When starting a reverse engineering class I usually ask:
- How many of you have ever done any reverse engineering?
And usually, all the hands in the room are raised, so I continue and ask:
-
So, if I give you a simple binary you’ll be able to tell me which
compiler I used within ten minutes just by looking at the disassembly,
not using any tools?
As
an answer, nine out of ten hands drop. When I ask the remaining hand
whether or not he will be able to take a simple binary and give me back a
C file that, when compiled, matches the original binary bit for bit,
he’ll retreat too.
I
have been thinking about why this happens. Thinking back to myself, I
started learning reverse engineering by reading the Lena151 tutorials. I
thought they were awesome until Daeken told me that was an awful approach to learn reverse engineering.
At
first I didn’t understand why they were so bad. After all, Lena’s
tutorials had taught me how to crack my first software. But since Daeken
is such an experienced reverse engineer, I took his advice without
question and started writing C programs that I reverse-engineered
statically instead.
A
while back, a friend of mine who wants to get going on reverse
engineering told me he had downloaded the Lena151 tutorials and was
about to get started. I told him he shouldn’t and gave him the exact
same advice I got from Daeken some years back, because I really agree
with him. But I couldn’t explain to my friend why he should do as I
said.
I’ve
come up with an analogy that I think anyone getting into reverse
engineering should read and understand. If you do this and follow the
advice, you won’t be one of those raised hands who will drop immediately
when the follow-up question is asked. Your hand will stay raised.
The analogy
Pretend
I give you a car without a brand and tell you to reverse engineer it
for me. One way you could do this is by sitting in the car and press
different buttons while documenting what happens. You could take a ride
with it, maybe tank it full and document how far you get, how fast it
can go and how good the brakes are. You open the front or the back and
examine changes while you press buttons or pedals. You crawl under it
and repeat what you’ve done to document and examine it from another
angle.
I
bet, in the end of the day, you’ll have a pretty good grasp of the
limits of that car. You could probably even write a specification for
somebody that would like to build a car with the same limits and
benefits.
So, have you reverse engineered it? Hell no!
-
Let’s dig deeper, you tell yourself. You find a manual for the car and
read it. Then you google for the engine model and learn some basic
electronics. Great, you now know how to hot-wire the car. Finally you
google the lock type and find out how to break it. Voila, you know
exactly how to steal the car.
And
yet, you still haven’t reverse engineered anything. You’ve done simple
behavior analysis and behavior modification at most. This is what the
Lena151 tutorials are all about, behavior analysis and behavior
modifying, or as we hackers call it “cracking”.
What
actually needs to be done to reverse engineer the car is that you need
to be able to tell me how the electronics in it work and how they are
put together. You need to be able to tell me why they are put together
the way they are and how a change on the system will impact the entire
system. You need to be able to tell me which fabric or brand the engine
is from by analyzing the electronic in it. When you have enough
information to tell me how to build a fabric that will squeeze out cars
like that, with the exact same engine and the exact same electronics,
you’ve actually reverse engineered the car.
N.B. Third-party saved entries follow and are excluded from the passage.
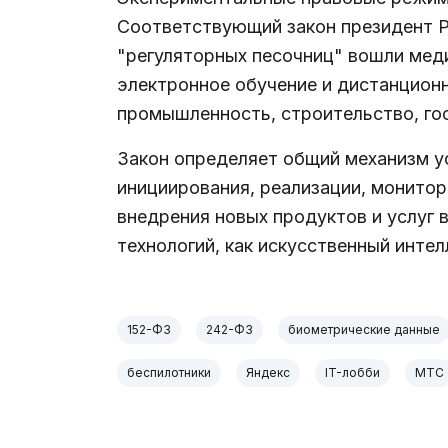
Соответствующий закон президент Р
"регуляторных песочниц" вошли меди
электронное обучение и дистанционн
промышленность, строительство, го
Закон определяет общий механизм у
инициирования, реализации, монитор
внедрения новых продуктов и услуг 
технологий, как искусственный интел
152-ФЗ
242-ФЗ
биометрические данные
беспилотники
Яндекс
IT-лобби
МТС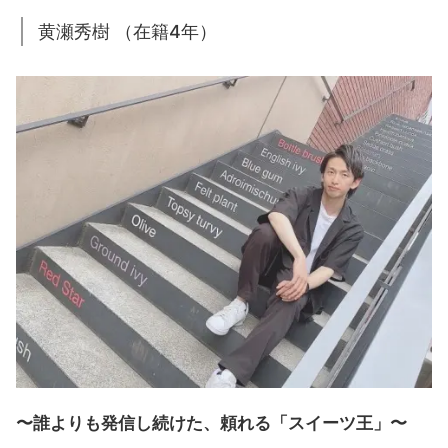
黄瀬秀樹 （在籍4年）
〜誰よりも発信し続けた、頼れる「スイーツ王」〜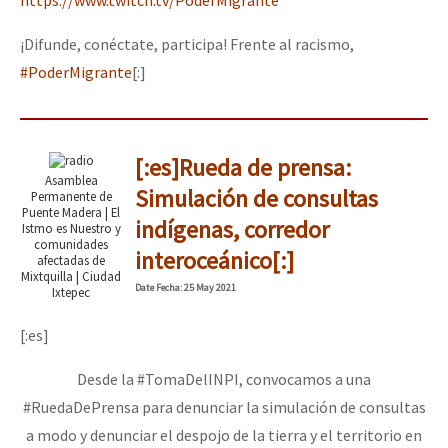
¡Difunde, conéctate, participa! Frente al racismo,
#PoderMigrante
[:]
[:es]Rueda de prensa:
Asamblea
Simulación de consultas
Permanente de
Puente Madera | El
indígenas, corredor
Istmo es Nuestro y
comunidades
interoceánico[:]
afectadas de
Mixtquilla | Ciudad
Date
Fecha
: 25 May 2021
Ixtepec
[:es]
Desde la #TomaDelINPI, convocamos a una
#RuedaDePrensa para denunciar la simulación de consultas
a modo y denunciar el despojo de la tierra y el territorio en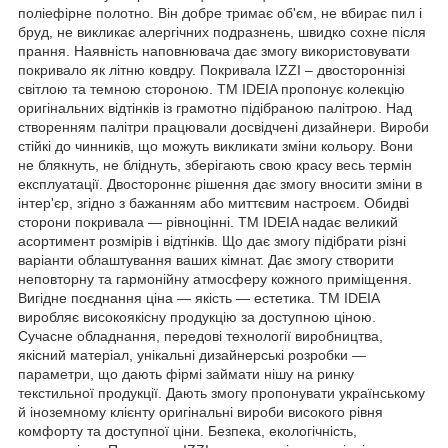
поліефірне полотно. Він добре тримає об'єм, не вбирає пил і
бруд, не викликає алергічних подразнень, швидко сохне після
прання. Наявність наповнювача дає змогу використовувати
покривало як літню ковдру. Покривала IZZI – двостороннізі
світлою та темною стороною. ТМ IDEIA пропонує колекцію
оригінальних відтінків із грамотно підібраною палітрою. Над
створенням палітри працювали досвідчені дизайнери. Вироби
стійкі до чинників, що можуть викликати зміни кольору. Вони
не блякнуть, не бліднуть, зберігають свою красу весь термін
експлуатації. Двостороннє рішення дає змогу вносити зміни в
інтер'єр, згідно з бажанням або миттєвим настроєм. Обидві
сторони покривала — рівноцінні. ТМ IDEIA надає великий
асортимент розмірів і відтінків. Що дає змогу підібрати різні
варіанти облаштування ваших кімнат. Дає змогу створити
неповторну та гармонійну атмосферу кожного приміщення.
Вигідне поєднання ціна — якість — естетика. ТМ IDEIA
виробляє високоякісну продукцію за доступною ціною.
Сучасне обладнання, передові технології виробництва,
якісний матеріал, унікальні дизайнерські розробки —
параметри, що дають фірмі займати нішу на ринку
текстильної продукції. Дають змогу пропонувати українському
й іноземному клієнту оригінальні вироби високого рівня
комфорту та доступної ціни. Безпека, екологічність,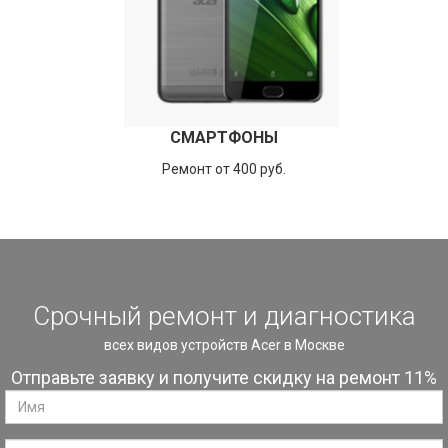
СМАРТФОНЫ
Ремонт от 400 руб.
Срочный ремонт и диагностика
всех видов устройств Acer в Москве
Отправьте заявку и получите скидку на ремонт 11%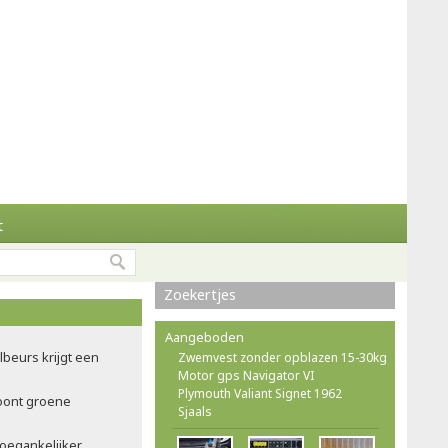
t
Zoekertjes
Aangeboden
ilbeurs krijgt een
Zwemvest zonder opblazen 15-30kg
Motor gps Navigator VI
Plymouth Valiant Signet 1962
oont groene
Sjaals
oegankelijker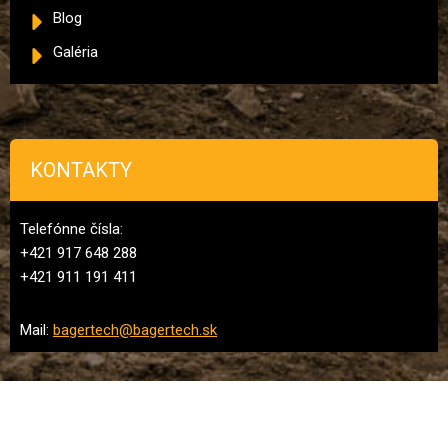
Blog
Galéria
KONTAKTY
Telefónne čísla:
+421 917 648 288
+421 911 191 411
Mail:
bagertech@bagertech.sk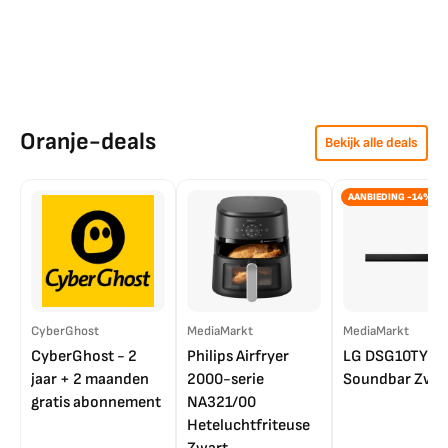
Oranje-deals
Bekijk alle deals
AANBIEDING -14%
CyberGhost
MediaMarkt
MediaMarkt
CyberGhost - 2
Philips Airfryer
LG DSG10TY
jaar + 2 maanden
2000-serie
Soundbar Zwar
gratis abonnement
NA321/00
Heteluchtfriteuse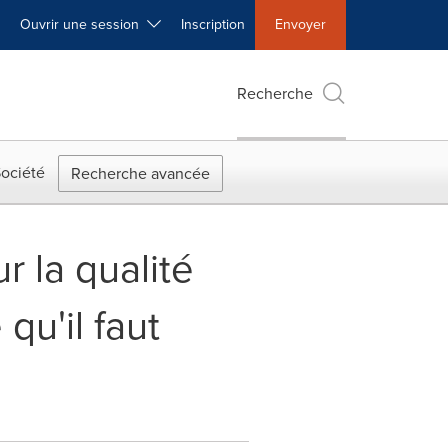
Ouvrir une session
Inscription
Envoyer
Recherche
ociété
Recherche avancée
r la qualité
qu'il faut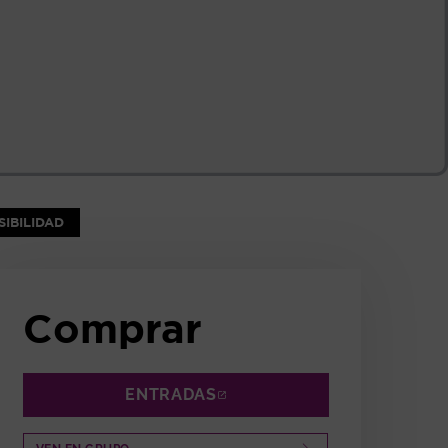
NTANA
IBILIDAD
Comprar
ENTRADAS
ABRE EN NUEVA VENTANA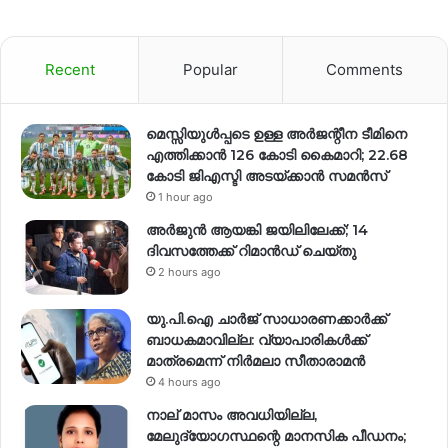
Recent
Popular
Comments
മെസ്സിയുൾപ്പടെ ഉള്ള അർജന്റീന ടീമിനെ
എത്തിക്കാൻ 126 കോടി കൈമാറി; 22.68
കോടി ജിഎസ്ടി അടയ്ക്കാൻ സമൻസ്
1 hour ago
അർജുൻ ആയങ്കി ജയിലിലേക്ക്; 14
ദിവസത്തേക്ക് റിമാൻഡ് ചെയ്തു
2 hours ago
യു.പി.ഐ ചാർജ് സാധാരണക്കാർക്ക്
ബാധകമാവില്ല: വ്യാപാരികൾക്ക്
മാത്രമെന്ന് നിർമലാ സീതാരാമൻ
4 hours ago
നാല് മാസം അവധിയില്ല,
മേലുദ്യോഗസ്ഥന്റെ മാനസിക പീഡനം;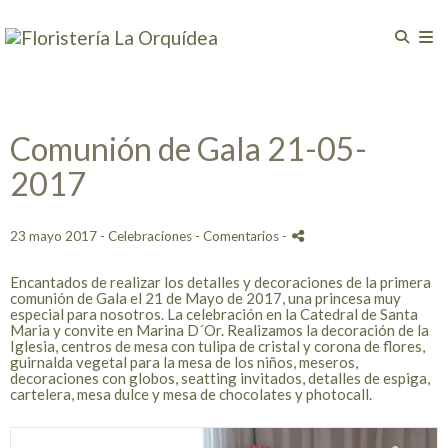
Comunión de Gala 21-05-
2017
23 mayo 2017 -
Celebraciones
- Comentarios
-
Encantados de realizar los detalles y decoraciones de la primera
comunión de Gala el 21 de Mayo de 2017, una princesa muy
especial para nosotros. La celebración en la Catedral de Santa
Maria y convite en Marina D´Or. Realizamos la decoración de la
Iglesia, centros de mesa con tulipa de cristal y corona de flores,
guirnalda vegetal para la mesa de los niños, meseros,
decoraciones con globos, seatting invitados, detalles de espiga,
cartelera, mesa dulce y mesa de chocolates y photocall.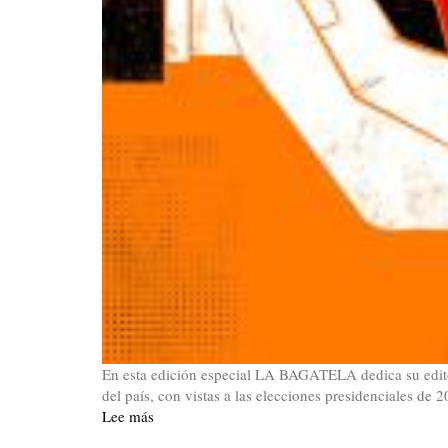
En esta edición especial LA BAGATELA dedica su editori
del país, con vistas a las elecciones presidenciales de 2
Lee más
sobre
Editorial.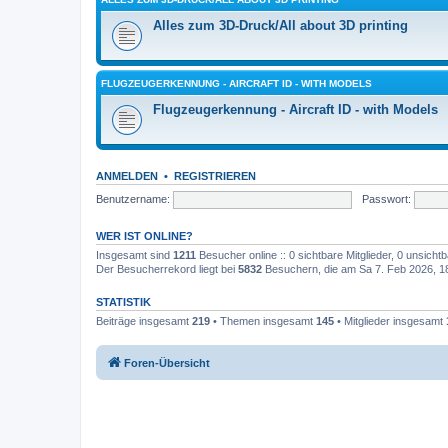
Alles zum 3D-Druck/All about 3D printing
FLUGZEUGERKENNUNG - AIRCRAFT ID - WITH MODELS
Flugzeugerkennung - Aircraft ID - with Models
ANMELDEN
•
REGISTRIEREN
Benutzername:
Passwort:
WER IST ONLINE?
Insgesamt sind
1211
Besucher online :: 0 sichtbare Mitglieder, 0 unsich
Der Besucherrekord liegt bei
5832
Besuchern, die am Sa 7. Feb 2026, 18:
STATISTIK
Beiträge insgesamt
219
• Themen insgesamt
145
• Mitglieder insgesamt
Foren-Übersicht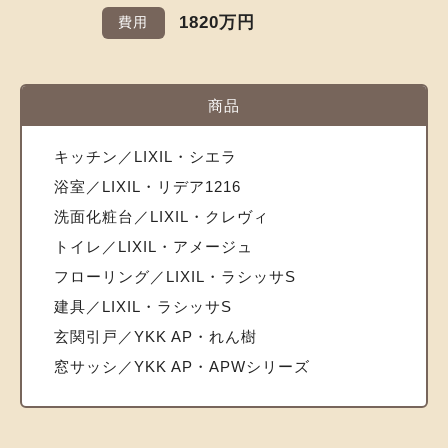
1820万円
費用
商品
キッチン／LIXIL・シエラ
浴室／LIXIL・リデア1216
洗面化粧台／LIXIL・クレヴィ
トイレ／LIXIL・アメージュ
フローリング／LIXIL・ラシッサS
建具／LIXIL・ラシッサS
玄関引戸／YKK AP・れん樹
窓サッシ／YKK AP・APWシリーズ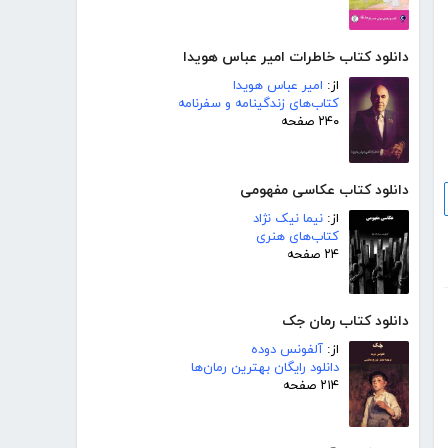
دانلود کتاب خاطرات امیر عباس هویدا
از:
امیر عباس هویدا
کتاب‌های زندگینامه و سفرنامه
۲۴۰ صفحه
دانلود کتاب عکاسی مفهومی
از:
نیما نیک نژاد
کتاب‌های هنری
۲۴ صفحه
دانلود کتاب رمان جک
از:
آلفونس دوده
دانلود رایگان بهترین رمان‌ها
۲۱۴ صفحه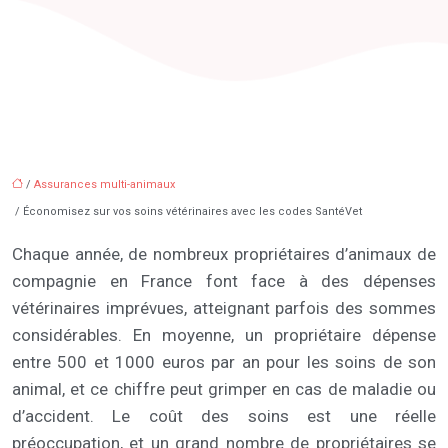
/
Assurances multi-animaux
/ Économisez sur vos soins vétérinaires avec les codes SantéVet
Chaque année, de nombreux propriétaires d’animaux de
compagnie en France font face à des dépenses
vétérinaires imprévues, atteignant parfois des sommes
considérables. En moyenne, un propriétaire dépense
entre 500 et 1000 euros par an pour les soins de son
animal, et ce chiffre peut grimper en cas de maladie ou
d’accident. Le coût des soins est une réelle
préoccupation, et un grand nombre de propriétaires se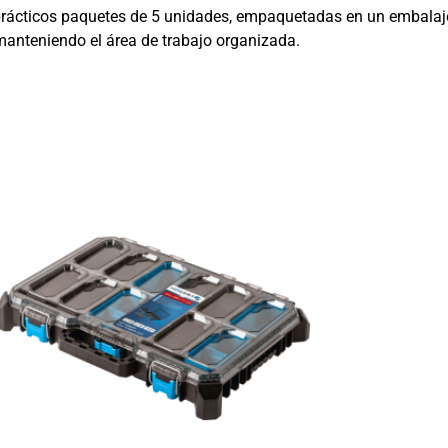
rácticos paquetes de 5 unidades, empaquetadas en un embalaje 
anteniendo el área de trabajo organizada.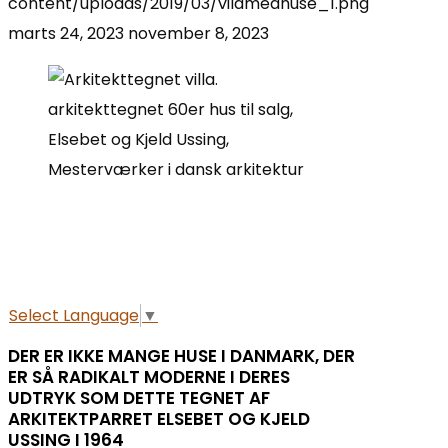
content/uploads/2019/03/vildmedhuse_1.png
marts 24, 2023
november 8, 2023
Select Language
▼
DER ER IKKE MANGE HUSE I DANMARK, DER
ER SÅ RADIKALT MODERNE I DERES
UDTRYK SOM DETTE TEGNET AF
ARKITEKTPARRET ELSEBET OG KJELD
USSING I 1964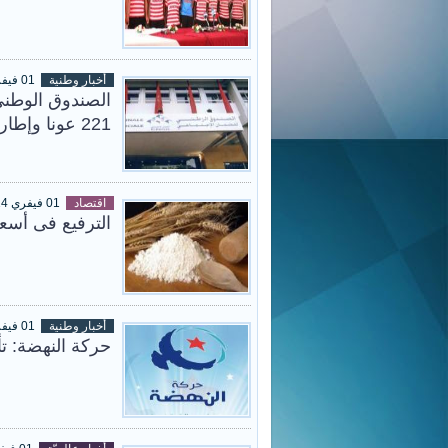
أخبار وطنية
01 فيفري 2014
الصندوق الوطني 
221 عونا وإطارا
اقتصاد
01 فيفري 2014
الترفيع فى أسعار
أخبار وطنية
01 فيفري 2014
حركة النهضة: تأ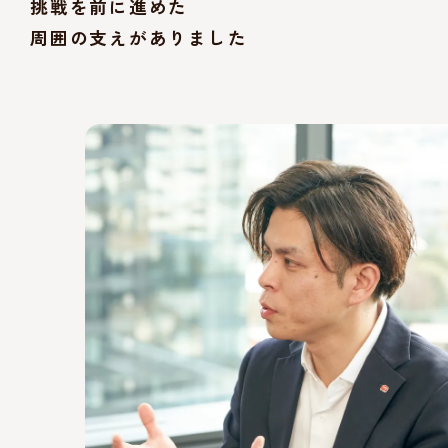
挑戦を前に進めた
周囲の支えがありました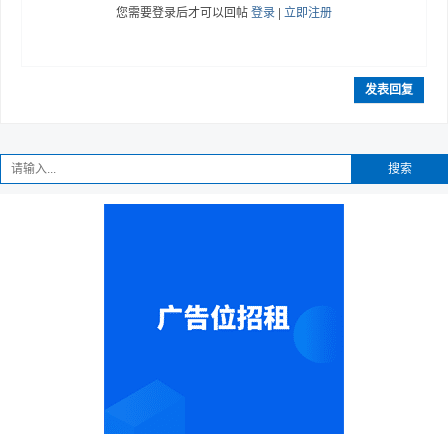
您需要登录后才可以回帖
登录
|
立即注册
发表回复
趣
搜索
儿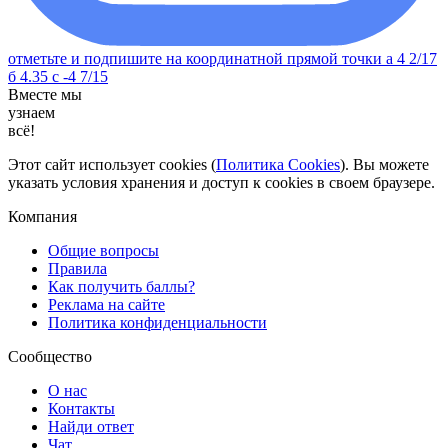
отметьте и подпишите на координатной прямой точки а 4 2/17
б 4.35 с -4 7/15
Вместе мы
узнаем
всё!
Этот сайт использует cookies (
Политика Cookies
). Вы можете
указать условия хранения и доступ к cookies в своем браузере.
Компания
Общие вопросы
Правила
Как получить баллы?
Реклама на сайте
Политика конфиденциальности
Сообщество
О нас
Контакты
Найди ответ
Чат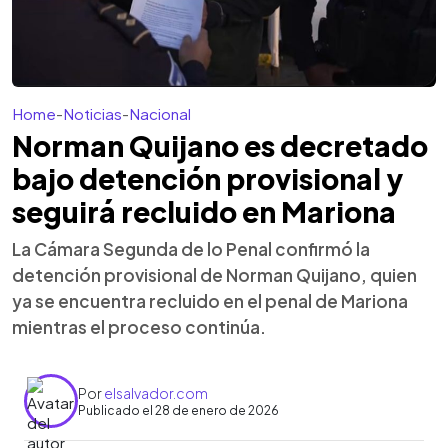
Home
-
Noticias
-
Nacional
Norman Quijano es decretado
bajo detención provisional y
seguirá recluido en Mariona
La Cámara Segunda de lo Penal confirmó la
detención provisional de Norman Quijano, quien
ya se encuentra recluido en el penal de Mariona
mientras el proceso continúa.
Por
elsalvador.com
Publicado el 28 de enero de 2026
Translated to the world of software, this means you need to understand the following:
x86 assembly (electronics and wires in the car analogy)
How operating systems work and how they manage memory (the engine of the car)
The compiling process from C-code to assembly (this is equivalent to knowing how a car-fabric is assembling a car)
The life of a binary (equivalent to everything that happens in the car from the key-switch to the off-switch)
Then
you’ll need to know the file format of binaries in your targeted
system, but that is minor knowledge that you’ll be able to pick up
quickly once you know the rest.
See
the difference between reversing and cracking? While one of them is
about understanding the features of the target the other one is about
re-creating the process that created the target.
This
is why Daeken’s advice works. When compiling your own C-code and
examining it in IDA Pro you take your first steps to learn how compilers
create binaries and why. The Lena151 tutorials have not a single line
about compiler technology or how operating systems manage memory.
Most
people, whether they learned “reverse engineering” from Lena’s
tutorials or by their own, are confusing reverse engineering with
behavior analysis and behavior modification. The later ones are great
skills to have and very essential for software professionals. They just
are not the same as reverse engineering. I think that is the reason why
so many raised hands drop when asked to reverse engineer a simple
binary.